Given data:

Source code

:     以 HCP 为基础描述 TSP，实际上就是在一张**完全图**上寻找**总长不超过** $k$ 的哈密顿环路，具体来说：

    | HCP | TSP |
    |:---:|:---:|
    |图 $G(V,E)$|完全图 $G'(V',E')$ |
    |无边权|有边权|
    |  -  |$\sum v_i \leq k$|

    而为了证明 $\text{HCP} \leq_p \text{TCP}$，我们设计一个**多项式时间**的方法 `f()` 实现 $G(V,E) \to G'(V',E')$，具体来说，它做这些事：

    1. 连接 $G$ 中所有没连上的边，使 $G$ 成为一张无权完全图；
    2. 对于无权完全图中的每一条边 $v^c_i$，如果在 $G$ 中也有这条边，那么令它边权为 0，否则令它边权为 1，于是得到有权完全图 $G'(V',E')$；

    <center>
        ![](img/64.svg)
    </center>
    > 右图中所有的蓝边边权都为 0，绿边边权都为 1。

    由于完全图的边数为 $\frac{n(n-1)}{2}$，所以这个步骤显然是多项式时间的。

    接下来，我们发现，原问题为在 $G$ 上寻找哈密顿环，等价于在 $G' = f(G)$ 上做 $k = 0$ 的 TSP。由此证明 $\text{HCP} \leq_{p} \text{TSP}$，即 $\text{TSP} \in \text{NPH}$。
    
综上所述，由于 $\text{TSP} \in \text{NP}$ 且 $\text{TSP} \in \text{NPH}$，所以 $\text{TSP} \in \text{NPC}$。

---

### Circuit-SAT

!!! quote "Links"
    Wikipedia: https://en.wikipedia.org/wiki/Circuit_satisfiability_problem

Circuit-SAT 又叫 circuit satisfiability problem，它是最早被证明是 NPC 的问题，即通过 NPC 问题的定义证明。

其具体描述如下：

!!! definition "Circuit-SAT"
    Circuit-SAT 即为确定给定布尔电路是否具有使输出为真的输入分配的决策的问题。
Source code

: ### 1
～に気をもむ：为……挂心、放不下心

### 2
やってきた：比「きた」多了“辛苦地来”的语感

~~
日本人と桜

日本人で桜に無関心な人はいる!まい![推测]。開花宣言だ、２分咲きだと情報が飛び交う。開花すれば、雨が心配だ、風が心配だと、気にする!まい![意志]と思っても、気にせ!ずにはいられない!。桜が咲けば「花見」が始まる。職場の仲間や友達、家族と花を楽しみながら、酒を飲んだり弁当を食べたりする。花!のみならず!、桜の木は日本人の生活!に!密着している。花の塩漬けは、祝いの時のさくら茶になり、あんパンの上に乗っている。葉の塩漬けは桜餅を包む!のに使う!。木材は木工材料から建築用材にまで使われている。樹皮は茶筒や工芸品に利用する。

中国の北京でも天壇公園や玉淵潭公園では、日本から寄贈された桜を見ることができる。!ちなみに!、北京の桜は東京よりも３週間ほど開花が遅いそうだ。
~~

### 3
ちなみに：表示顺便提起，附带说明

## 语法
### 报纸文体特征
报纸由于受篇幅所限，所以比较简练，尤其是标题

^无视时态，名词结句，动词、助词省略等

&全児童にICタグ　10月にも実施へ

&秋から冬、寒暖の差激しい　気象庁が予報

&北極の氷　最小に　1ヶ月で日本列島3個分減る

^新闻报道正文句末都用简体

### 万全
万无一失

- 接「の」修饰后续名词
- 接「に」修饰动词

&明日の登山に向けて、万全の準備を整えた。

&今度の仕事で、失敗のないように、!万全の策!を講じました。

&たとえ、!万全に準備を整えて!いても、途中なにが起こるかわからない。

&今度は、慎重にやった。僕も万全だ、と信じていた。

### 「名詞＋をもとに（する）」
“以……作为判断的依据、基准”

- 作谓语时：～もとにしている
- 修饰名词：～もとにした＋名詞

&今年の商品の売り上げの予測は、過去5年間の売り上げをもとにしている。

Task to complete: Take every line above that includes the string "ちなみに" and return it.

Output below:
中国の北京でも天壇公園や玉淵潭公園では、日本から寄贈された桜を見ることができる。!ちなみに!、北京の桜は東京よりも３週間ほど開花が遅いそうだ。
ちなみに：表示顺便提起，附带说明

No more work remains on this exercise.